Derrière les normes de sécurité, c'est ça la question, moi je veux bien donner ce que je peux financièrement et qu'on m'installe tout
ce que les gens estiment bon pour notre sécurité, mais la question de la facture, sous l'argumentationéconomique, devient en fait
une sorte de norme sociale et artistique, parce que les gens de la star academy, eux ils auront toujours l'argent pour mettre tout ce
que vous voulez aux normes de sécurité.
Je vais parler très naivement parce que je n'y connais rien. Je suis architecte urbaniste et je suis allé à Rotterdam l'année dernière.
J'ai vu des choses assez intéressantes sur le port de Rotterdam dans les friches industrielles, où la ville a donné deux énormes entrepôts
où j'ai été à deux fêtes technos démentes, il y avait des milliers de jeunes pour une entrée de rien, où tout est mis aux normes.
La question que je voulais poser c'est : est-ce que dans la culture des raves francaises ça serait une chose possible ?
Est-ce que ces raves ne peuvent se faire, du côté des participants que dans l'illégalité, ou est-ce que ça peut se faire d'une manière
plus encadrée.
Il y a eu des tentatives à Marseille sur la friche industrielle qu'on appelle la Belle de Mai.
Ce sont des lieux qui ont été mis aux normes, et quand les technoides sont allés dire «alors on va pouvoir les utiliser ?»
On leur a dit «Non - pas de musique».En fait, après, il y a eu du rap. Mais la techno, on a jamais pu avoir une autorisation.
Donc il y a aussi une culture locale, nationale, qui fait que dans certains pays on a plus ou moins bonne image.
La Hollande est un des pays le mieux fait pour ça, et la gestion des squatts est quelque chose dont nous aurions à nous inspirer.

------------------------------

Rédigez la suite du débat sur les raves en reprenant juste après sa dernière phrase. Les données n'ont aucun lien avec le débat sur les raves et forment un matériau à part.

- **EXTRAIT DES DONNÉES**
------------------------------

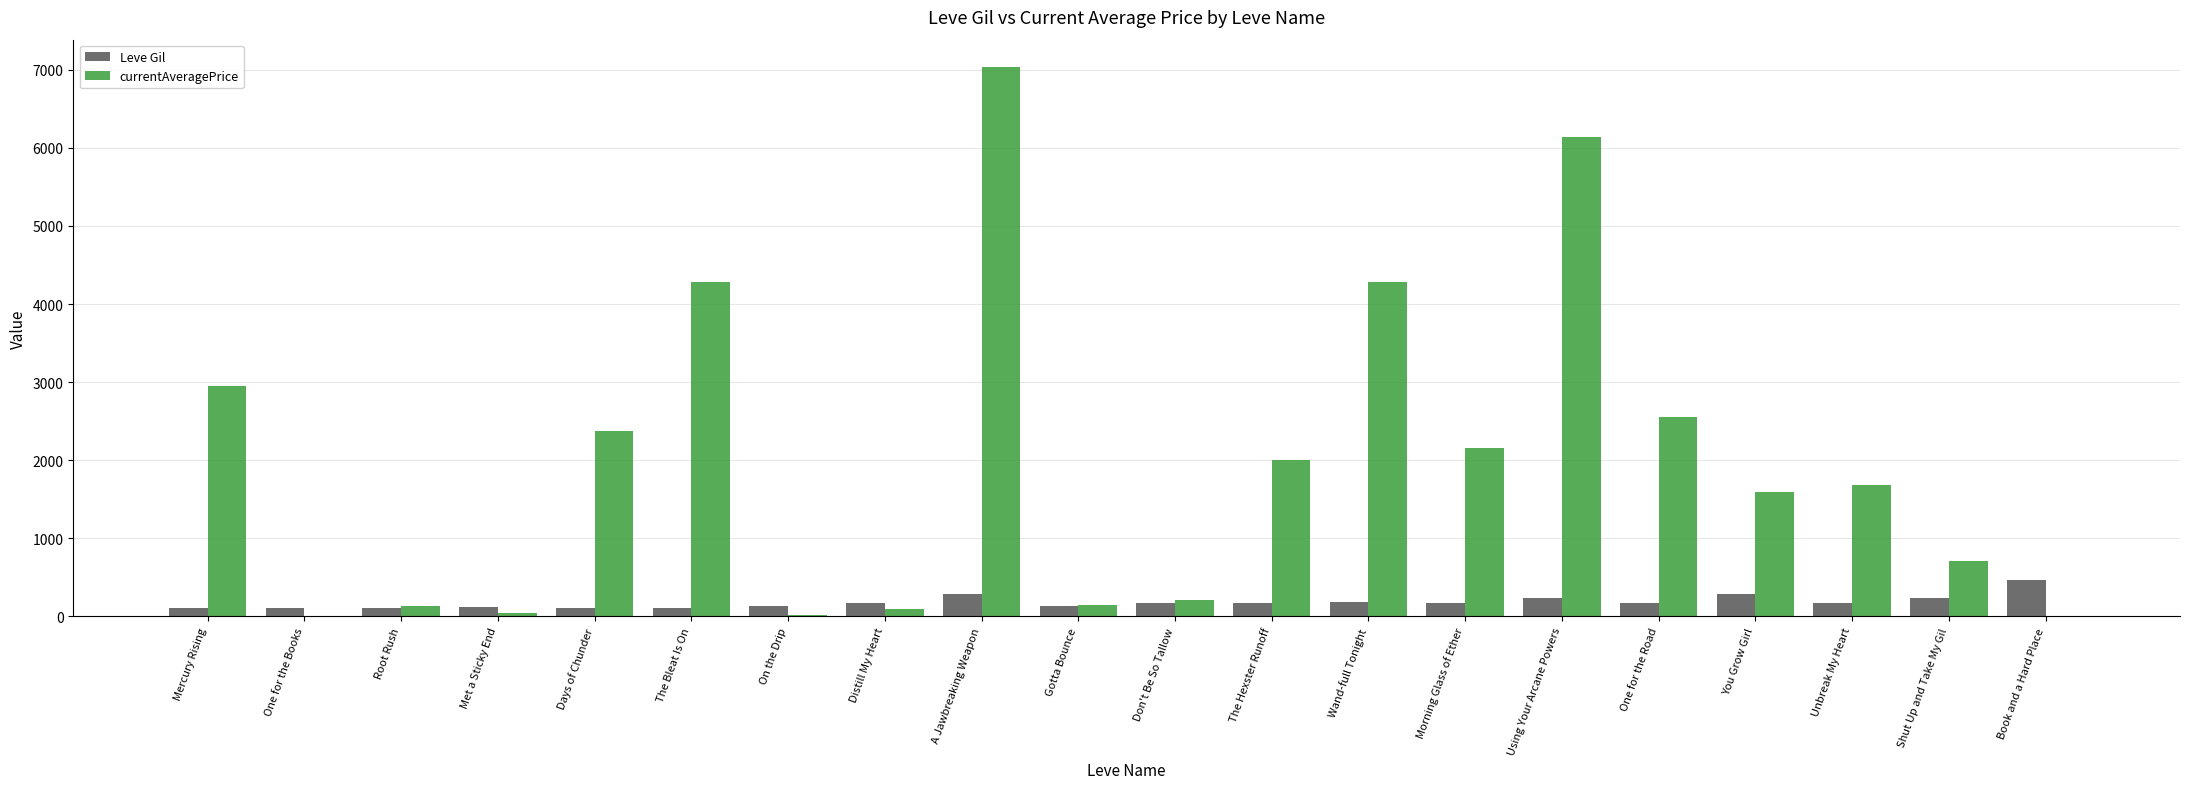

What is the maximum value shown in the chart?

7033.8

------------------------------

- **RÉPONSE À L'EXERCICE**
Il n'y a pas de blocage par rapport à la légalité pour 90 pour cent des raveurs, il y aura toujours des puristes qui vont dire
«non,c'est inacceptable», mais pour l'immense majorité ça ne pose pas de problème.
Ce qui s'est fait à Rotterdam, ça se fait en France. Je l'ai fait à la Flèche d'Or tous les mercredis.
C'était un compromis que j'avais fait avec le collectif Mas I Mas. Je leur ai dit «on va faire la free-party à l'intérieur de l'établissement.
Mais il faudra jouer le jeu, moi je déclare les djs , et donc il faudra faire une petite participation pour l'entrée,
on ne pourra pas faire de la free-party telle-quelle.» Mais c'était deux euros, moins cher qu'un paquet de clopes.
Et donc tout le monde a joué le jeu et on faisait 400, 500 jeunes tous les mercredis. Pour quelqu'un qui organise des spectacles
le mercredi c'est pas évident à remplir, mais comme c'est des jeunes qui ne regardent pas la télé, ça ne pose pas trop de problèmes,
on pouvait le faire n'importe quel jour.
Donc il n'y avait pas, coté administratif, de censure proprement dite, mais vous avez une autre censure qui arrive,
c'est à dire la pression policière. Tous les mercredis, des cars de CRS débarquaient, fouillaient les jeunes qui entraient dans
l'établissement, faisaient en sorte que le spectacle s'arrête en faisant de la provocation, pour finalement faire pression sur
l'établissement qui a subit des fermetures administratives avec des trucs à la con. Je dis des trucs à la con puisque devant les tribunaux
on a quand meme réussi, pas à condamner le préfet, mais a faire rouvrir l'établissement qui était condamné pour un mois de fermeture
administrative.
La censure, elle peut venir du ministre, du maire, elle vient beaucoup des habitants, elle vient dans les conseils de quartier,
dans les forums, elle vient du voisin.
Pourquoi cette peur ? Il y a eu le jazz, il y eu le rock, je me rappelle encore la première fois que j'ai vu Jimmy Hendrix à
la télévision, mon père disait «qu'est-ce que c'est que ce truc ? C'est n'importe quoi» Il m'a avoué quelques années après,
aujourd'hui qu'il est vieux, qu' il aime bien Jimmy Hendrix. Donc on a eu le phénomène du rock, le punk-rock, et aujourd'hui
on en vient à la techno, et pour les gens c'est ahurissant. Et moi je sais que dans 20 ans, les gens qui condamnent aujourd'hui la techno,
peut-etre bien qu'ils vont l'aimer, parce que ceux qui n'ont pas aimé le rock a ses débuts, ils s'y sont faits.
Une fois j'ai organisé une fête pour le mariage d'une adjointe socialiste dans le 20ème, et elle m'a dit «il nous faut du vieux rock»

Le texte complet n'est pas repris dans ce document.